──────── Textausschnitt

Jürgen Rose: Völkerrrechts- und Verfassungsbruch
Jürgen Rose: Völkerrrechts- und Verfassungsbruch


Peter Kleinert: Ich habe Panorama nicht gesehen, sondern erfuhr von der Sendung über Sie aus der Presse. Bei welcher Einheit sind Sie Oberstleutnant, und was hat Ihre Arbeit da mit den Tornados zu tun, die mit ein paar hundert Soldaten nach Afghanistan geschickt werden sollen?

Jürgen Rose: Ich versehe meinen Dienst im Wehrbereichskommando IV in München. Dort bin ich unter anderem für die Organisation logistischer Unterstützungsleistungen für die Auslandseinsätze der Bundeswehr zuständig.

War Ihre Mitteilung eigentlich eine echte oder eine theoretische Befehlsverweigerung? Sie hätten ja eigentlich nicht per Tornado oder im Gefolge nach Afghanistan gehen müssen. Warum haben Sie trotzdem diese Befehlsverweigerung öffentlich erklärt?

Es ist richtig, daß ich selbst nicht nach Afghanistan hätte gehen müssen. Aber mein Auftrag bestand darin, den Einsatz der TORNADOS mit ganz konkreten logistischen Unterstützungsleistungen allererst zu ermöglichen. Wie Sie sich sicherlich vorstellen können, muß jedes Kampfflugzeug erst betankt, aufmunitioniert und gewartet sein, bevor es von der Runway abheben kann.

Da Sie eigentlich nicht nach Afghanistan hätten fliegen müssen: Welche Auswirkungen hat Ihre Gehorsamsverweigerung konkret für diesen auch meiner Ansicht nach gegen die Verfassung verstoßenden Tornado-Einsatz?

Zunächst einmal habe ich lediglich erklärt, mich aus Gewissensgründen nicht an dem ja nicht nur in meinen Augen existierenden Völkerrechts- und Verfassungsbruch zu beteiligen. Nun wird wohl ein anderer Kamerad diesen Auftrag bekommen. Dieser wird dann wohl ebenfalls sein Gewissen prüfen und dann danach handeln müssen.

────────────────
──────── Erfasste Daten

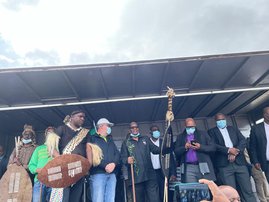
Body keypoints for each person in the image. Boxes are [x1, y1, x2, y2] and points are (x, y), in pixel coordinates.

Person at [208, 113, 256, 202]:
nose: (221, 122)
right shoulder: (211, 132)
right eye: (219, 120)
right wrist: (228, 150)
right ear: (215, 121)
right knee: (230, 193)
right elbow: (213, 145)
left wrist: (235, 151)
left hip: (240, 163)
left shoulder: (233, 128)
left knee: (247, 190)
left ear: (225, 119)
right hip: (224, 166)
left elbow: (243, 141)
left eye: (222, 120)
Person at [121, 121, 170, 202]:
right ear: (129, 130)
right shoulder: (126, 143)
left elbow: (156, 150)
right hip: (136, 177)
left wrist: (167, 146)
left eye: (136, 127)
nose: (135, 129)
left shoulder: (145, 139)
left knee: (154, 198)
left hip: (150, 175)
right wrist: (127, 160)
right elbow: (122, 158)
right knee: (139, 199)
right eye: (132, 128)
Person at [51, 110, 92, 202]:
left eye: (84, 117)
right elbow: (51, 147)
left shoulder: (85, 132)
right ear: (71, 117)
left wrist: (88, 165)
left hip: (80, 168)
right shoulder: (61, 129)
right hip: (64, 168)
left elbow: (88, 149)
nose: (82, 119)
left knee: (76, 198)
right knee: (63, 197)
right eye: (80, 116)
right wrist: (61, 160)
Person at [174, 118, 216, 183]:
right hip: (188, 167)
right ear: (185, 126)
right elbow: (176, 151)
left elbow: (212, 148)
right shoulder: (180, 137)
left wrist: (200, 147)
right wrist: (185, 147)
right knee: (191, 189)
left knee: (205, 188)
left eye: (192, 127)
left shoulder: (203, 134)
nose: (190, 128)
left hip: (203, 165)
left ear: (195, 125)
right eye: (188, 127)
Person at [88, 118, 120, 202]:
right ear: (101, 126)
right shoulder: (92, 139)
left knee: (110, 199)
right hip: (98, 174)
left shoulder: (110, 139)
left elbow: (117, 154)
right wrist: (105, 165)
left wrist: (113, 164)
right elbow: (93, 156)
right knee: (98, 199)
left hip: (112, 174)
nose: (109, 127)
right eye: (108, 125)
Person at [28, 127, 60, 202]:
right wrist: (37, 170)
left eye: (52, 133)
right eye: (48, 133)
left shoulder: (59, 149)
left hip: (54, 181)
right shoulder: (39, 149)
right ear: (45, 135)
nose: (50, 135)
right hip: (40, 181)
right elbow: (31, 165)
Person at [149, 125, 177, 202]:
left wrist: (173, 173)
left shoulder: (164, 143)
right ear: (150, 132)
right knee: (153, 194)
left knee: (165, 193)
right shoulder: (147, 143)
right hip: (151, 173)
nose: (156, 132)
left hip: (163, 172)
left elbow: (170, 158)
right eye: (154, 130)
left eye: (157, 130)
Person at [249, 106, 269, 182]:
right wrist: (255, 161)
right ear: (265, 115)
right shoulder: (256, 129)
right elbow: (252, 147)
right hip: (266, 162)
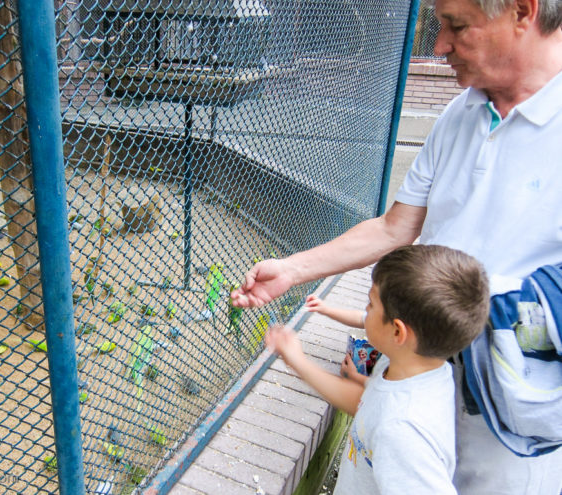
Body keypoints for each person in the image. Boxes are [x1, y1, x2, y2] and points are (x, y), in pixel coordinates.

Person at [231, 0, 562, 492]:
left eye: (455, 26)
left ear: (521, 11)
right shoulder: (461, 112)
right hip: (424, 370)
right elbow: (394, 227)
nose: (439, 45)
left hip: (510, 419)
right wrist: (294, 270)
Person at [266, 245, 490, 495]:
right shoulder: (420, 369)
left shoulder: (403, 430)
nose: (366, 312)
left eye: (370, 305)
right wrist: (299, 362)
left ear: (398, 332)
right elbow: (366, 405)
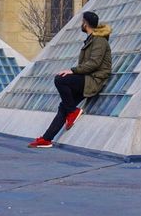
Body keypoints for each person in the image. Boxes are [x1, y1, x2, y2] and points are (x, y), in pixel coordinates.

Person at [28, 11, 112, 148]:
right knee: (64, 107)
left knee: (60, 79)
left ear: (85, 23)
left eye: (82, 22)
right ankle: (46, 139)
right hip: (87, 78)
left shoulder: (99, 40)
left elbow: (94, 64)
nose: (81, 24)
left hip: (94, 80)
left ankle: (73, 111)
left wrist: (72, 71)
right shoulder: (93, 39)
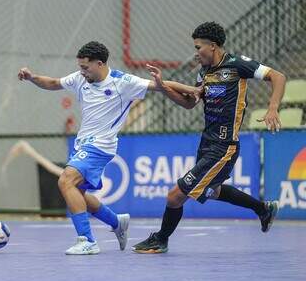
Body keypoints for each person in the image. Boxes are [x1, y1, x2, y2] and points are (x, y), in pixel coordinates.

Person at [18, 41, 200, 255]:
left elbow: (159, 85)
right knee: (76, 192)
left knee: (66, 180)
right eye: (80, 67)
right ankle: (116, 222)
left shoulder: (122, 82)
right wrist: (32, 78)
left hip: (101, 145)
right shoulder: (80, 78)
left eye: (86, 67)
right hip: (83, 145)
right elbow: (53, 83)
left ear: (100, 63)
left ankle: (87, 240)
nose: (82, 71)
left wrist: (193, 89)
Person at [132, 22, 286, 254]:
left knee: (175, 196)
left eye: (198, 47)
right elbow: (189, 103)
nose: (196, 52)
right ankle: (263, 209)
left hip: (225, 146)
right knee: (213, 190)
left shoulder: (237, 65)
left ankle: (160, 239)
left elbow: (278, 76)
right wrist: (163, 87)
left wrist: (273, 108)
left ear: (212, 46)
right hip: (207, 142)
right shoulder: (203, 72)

────────────────

_Arbeitsauftrag A_
In welcher Dienststelle versieht Jürgen Rose laut Textausschnitt seinen Dienst?
_Arbeitsauftrag B_
Erkläre anhand des Textausschnitts, warum Rose die Befehlsverweigerung erklärte, obwohl er selbst nicht nach Afghanistan hätte gehen müssen.
_Arbeitsauftrag C_
Gib den Textausschnitt von „Es ist richtig, daß“ bis „Verfassung verstoßenden Tornado-Einsatz?“ wortgetreu wieder.

_Antwort A_
Im Wehrbereichskommando IV in München.

_Antwort B_
Sein Auftrag bestand darin, den Einsatz der Tornados mit konkreten logistischen Unterstützungsleistungen überhaupt erst zu ermöglichen. Jedes Kampfflugzeug muss nämlich betankt, aufmunitioniert und gewartet sein, bevor es von der Runway abheben kann.

_Antwort C_
Es ist richtig, daß ich selbst nicht nach Afghanistan hätte gehen müssen. Aber mein Auftrag bestand darin, den Einsatz der TORNADOS mit ganz konkreten logistischen Unterstützungsleistungen allererst zu ermöglichen. Wie Sie sich sicherlich vorstellen können, muß jedes Kampfflugzeug erst betankt, aufmunitioniert und gewartet sein, bevor es von der Runway abheben kann.

Da Sie eigentlich nicht nach Afghanistan hätten fliegen müssen: Welche Auswirkungen hat Ihre Gehorsamsverweigerung konkret für diesen auch meiner Ansicht nach gegen die Verfassung verstoßenden Tornado-Einsatz?